The committee is meant to confine itself to resolving differences between the Senate and House-passed measures, not insert new provisions. The Senate and House language define the scope for the eventual compromise.
In practice, conferees could still make significant changes. Far away from public eyes, conferences are where much of the real lawmaking and last-minute lobbying by both the industry and the administration will take place. So the list of conferees will provide clues about the legislation’s final form.
Any changes not encompassed by one or other of the current Senate and House-passed measures would be vulnerable to objections from the floor when they are voted on again in both chambers. Such last-minute alterations have been strongly criticized in the past for by-passing the normal legislative process. But it would be difficult for objectors to prevail at this late stage, so any last minute changes would probably get through.
It is difficult to underestimate the importance of the (hidden) conference process. Lobbying pressure on conference members will be formidable.
WALL STREET ISOLATED
Even before the committee has finalized the bill, however, it is possible to start drawing some conclusions:
(1) Major investment banks remain dangerously isolated in both Washington and among voters. What regulators term “large complex financial institutions” (LCFIs), the industry prefers to call major diversified financial service companies, and the media and public think of as “Wall Street”, found it had few friends on Capitol Hill in either party, despite an unprecedentedly large lobbying effort.
(2) The industry’s lobbying strategy of resisting almost all new regulation and insisting on the status quo with minor modifications was counterproductive. Most observers and lawmakers concluded the industry was not serious about reform and instead wanted to revert to the highly profitable but unstable system that performed so disastrously when the credit crisis intensified in 2008. Even when the industry proposed technical improvements to the legislation, many have been viewed with deep skepticism, if not cynicism.
(3) The industry will remain very vulnerable to further, populist changes unless it can reconnect with ordinary voters on “Main Street”. Recent lobbying efforts have focused on watering down hard directives set in statute and replacing them with discretionary powers to be wielded by the Federal Reserve, Treasury and other agencies. The hope is that regulators will take a more nuanced approach than pitchfork-wielding legislators.
But this only works if the industry can avoid further scandals and instability. The wild stock market gyrations on May 6 show how fragile many markets, systems and institutions remain. If there is another blow-up, the pressure for even tougher regulation is likely to become irresistible.
Large financial services firms find their fate increasingly in the hands of the Treasury and other federal government agencies, with whom relations have become strained over the last two years.

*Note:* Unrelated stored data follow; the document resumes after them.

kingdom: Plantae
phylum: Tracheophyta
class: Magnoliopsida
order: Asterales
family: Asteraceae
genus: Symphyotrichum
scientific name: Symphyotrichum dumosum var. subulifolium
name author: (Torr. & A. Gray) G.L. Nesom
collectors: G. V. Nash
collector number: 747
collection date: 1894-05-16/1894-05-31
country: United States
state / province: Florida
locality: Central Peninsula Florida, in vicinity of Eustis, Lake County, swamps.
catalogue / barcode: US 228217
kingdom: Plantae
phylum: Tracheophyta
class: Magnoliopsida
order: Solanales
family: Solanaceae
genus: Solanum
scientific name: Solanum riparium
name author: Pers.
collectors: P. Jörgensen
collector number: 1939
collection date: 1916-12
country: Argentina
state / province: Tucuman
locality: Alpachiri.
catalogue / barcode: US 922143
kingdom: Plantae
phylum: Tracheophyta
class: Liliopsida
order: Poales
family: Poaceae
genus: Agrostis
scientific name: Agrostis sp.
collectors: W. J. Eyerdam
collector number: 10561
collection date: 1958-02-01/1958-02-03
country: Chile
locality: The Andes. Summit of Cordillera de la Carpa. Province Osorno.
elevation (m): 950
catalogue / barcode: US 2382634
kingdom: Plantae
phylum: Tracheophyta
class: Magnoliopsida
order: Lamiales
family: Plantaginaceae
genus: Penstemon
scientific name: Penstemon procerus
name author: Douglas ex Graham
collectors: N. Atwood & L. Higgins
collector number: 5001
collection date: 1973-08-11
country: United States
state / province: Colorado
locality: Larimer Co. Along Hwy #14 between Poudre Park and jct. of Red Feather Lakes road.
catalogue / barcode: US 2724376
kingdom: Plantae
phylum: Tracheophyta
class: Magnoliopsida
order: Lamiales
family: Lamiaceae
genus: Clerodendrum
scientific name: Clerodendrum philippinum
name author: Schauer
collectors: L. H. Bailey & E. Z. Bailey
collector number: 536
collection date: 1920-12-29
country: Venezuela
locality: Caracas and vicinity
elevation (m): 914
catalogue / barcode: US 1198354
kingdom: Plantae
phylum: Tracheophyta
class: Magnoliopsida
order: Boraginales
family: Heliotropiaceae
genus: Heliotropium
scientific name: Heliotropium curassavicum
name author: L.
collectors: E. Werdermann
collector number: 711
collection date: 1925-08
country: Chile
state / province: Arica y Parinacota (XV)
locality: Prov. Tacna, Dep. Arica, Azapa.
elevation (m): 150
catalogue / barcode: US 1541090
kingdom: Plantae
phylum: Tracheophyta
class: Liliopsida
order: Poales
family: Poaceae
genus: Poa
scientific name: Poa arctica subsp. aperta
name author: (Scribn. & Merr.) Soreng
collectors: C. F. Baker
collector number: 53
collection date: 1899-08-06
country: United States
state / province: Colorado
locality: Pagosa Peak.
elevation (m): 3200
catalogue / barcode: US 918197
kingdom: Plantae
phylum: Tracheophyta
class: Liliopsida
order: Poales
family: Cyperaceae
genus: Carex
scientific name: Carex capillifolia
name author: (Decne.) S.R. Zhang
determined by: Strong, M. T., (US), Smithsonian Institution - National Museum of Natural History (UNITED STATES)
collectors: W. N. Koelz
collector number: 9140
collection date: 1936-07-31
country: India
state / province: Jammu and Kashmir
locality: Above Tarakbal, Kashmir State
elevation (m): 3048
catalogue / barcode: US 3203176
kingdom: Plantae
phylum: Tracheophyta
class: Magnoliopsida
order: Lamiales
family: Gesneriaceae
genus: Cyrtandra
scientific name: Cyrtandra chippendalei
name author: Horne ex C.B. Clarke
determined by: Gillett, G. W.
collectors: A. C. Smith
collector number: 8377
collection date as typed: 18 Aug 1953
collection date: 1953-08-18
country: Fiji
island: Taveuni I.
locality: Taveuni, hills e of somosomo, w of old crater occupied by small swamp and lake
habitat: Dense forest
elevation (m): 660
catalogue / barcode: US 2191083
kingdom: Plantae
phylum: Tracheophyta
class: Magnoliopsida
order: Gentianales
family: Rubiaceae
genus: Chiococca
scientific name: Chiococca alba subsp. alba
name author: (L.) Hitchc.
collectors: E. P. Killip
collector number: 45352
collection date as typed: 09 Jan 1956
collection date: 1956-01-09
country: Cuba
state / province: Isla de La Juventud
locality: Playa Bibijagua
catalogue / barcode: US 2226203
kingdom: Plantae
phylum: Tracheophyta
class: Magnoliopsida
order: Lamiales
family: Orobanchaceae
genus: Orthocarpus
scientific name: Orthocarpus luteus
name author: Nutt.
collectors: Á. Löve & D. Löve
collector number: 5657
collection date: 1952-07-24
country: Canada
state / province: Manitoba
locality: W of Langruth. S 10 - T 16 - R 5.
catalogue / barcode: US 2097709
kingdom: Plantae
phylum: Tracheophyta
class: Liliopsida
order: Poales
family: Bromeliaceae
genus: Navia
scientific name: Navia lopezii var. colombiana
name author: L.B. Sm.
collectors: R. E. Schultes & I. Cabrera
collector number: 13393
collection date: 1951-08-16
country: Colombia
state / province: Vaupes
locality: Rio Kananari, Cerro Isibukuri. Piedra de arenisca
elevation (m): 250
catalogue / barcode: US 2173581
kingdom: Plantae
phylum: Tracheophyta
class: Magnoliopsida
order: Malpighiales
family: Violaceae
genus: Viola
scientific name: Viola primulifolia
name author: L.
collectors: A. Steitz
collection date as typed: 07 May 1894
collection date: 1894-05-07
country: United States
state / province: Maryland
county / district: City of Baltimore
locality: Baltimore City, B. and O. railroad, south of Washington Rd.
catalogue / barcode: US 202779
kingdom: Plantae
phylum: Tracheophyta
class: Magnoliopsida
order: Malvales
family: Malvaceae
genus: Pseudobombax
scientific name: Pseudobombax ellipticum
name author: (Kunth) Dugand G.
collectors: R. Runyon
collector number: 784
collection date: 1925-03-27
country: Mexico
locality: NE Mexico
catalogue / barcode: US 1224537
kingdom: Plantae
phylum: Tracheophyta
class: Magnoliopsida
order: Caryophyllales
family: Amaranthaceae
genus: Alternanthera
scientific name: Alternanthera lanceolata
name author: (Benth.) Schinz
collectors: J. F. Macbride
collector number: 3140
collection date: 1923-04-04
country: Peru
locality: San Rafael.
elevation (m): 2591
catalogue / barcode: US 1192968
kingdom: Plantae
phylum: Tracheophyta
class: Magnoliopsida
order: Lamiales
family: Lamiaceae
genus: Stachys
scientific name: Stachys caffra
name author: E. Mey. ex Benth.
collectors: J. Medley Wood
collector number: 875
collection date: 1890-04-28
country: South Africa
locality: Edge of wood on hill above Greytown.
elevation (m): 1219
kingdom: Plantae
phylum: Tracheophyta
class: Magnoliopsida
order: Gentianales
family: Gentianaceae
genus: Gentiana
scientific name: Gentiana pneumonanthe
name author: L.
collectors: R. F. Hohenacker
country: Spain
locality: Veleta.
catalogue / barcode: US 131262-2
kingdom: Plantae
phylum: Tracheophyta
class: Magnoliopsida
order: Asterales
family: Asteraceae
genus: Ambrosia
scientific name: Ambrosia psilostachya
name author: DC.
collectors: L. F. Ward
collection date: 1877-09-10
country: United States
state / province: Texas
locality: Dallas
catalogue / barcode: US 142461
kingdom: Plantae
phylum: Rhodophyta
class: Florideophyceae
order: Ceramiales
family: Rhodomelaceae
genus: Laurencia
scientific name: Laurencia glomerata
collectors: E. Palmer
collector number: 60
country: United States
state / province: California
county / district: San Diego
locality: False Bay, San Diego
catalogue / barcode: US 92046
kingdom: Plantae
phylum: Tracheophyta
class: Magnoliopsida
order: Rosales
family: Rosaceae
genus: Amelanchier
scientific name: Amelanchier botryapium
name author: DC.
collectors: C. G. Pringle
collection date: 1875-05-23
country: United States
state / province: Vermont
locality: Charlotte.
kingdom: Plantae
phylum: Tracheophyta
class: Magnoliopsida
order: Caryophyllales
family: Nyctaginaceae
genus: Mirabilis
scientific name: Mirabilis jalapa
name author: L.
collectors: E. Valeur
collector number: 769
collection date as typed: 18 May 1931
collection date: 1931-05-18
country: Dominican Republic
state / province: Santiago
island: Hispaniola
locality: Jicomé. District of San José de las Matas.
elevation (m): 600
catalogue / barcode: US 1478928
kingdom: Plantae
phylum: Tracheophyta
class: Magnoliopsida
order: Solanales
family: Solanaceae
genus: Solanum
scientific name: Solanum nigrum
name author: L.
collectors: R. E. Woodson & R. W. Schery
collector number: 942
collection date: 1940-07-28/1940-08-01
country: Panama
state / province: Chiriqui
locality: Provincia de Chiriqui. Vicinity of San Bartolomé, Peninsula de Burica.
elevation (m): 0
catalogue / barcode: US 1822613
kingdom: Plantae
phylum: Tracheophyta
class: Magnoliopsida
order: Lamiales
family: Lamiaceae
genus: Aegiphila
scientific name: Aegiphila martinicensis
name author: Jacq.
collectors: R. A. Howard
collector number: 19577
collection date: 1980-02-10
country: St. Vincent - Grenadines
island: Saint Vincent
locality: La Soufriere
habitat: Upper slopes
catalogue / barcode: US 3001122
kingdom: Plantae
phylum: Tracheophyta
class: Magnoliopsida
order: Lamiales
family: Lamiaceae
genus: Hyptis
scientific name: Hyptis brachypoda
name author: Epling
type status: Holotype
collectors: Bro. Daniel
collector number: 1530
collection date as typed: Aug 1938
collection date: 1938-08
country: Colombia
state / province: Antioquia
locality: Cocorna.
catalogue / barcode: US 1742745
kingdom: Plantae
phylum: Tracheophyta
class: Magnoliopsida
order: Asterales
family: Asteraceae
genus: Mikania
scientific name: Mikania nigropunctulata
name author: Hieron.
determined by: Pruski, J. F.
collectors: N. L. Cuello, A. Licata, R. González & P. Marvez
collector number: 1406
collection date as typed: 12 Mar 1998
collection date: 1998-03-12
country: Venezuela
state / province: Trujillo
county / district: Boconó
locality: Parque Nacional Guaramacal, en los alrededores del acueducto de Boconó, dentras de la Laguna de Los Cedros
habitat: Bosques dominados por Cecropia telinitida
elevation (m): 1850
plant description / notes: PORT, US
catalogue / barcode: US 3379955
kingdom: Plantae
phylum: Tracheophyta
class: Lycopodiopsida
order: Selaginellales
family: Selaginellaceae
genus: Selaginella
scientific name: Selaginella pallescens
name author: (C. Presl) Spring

On the one hand the industry has strongly criticized regulators such as the CFTC, the Treasury, the SEC and FDIC for over-reaching. On the other, it hopes the same regulators will shield it from even tougher rules written by Congress.
There will be one last brutal round of lobbying in the next few weeks as the industry strives to reshape the bill in conference committee. If they can prioritize and find room for compromise, lobbyists for the financial services industry should still be able to secure some important, favorable, changes.
But afterwards, the industry badly needs to reduce the political temperature, reach out to alienated lawmakers and regulators, and re-connect with the public. It also needs to end the perception that this is a Republican versus Democrat issue. If it can’t do that quickly, this bill is likely to be only the start, and further adverse changes will follow.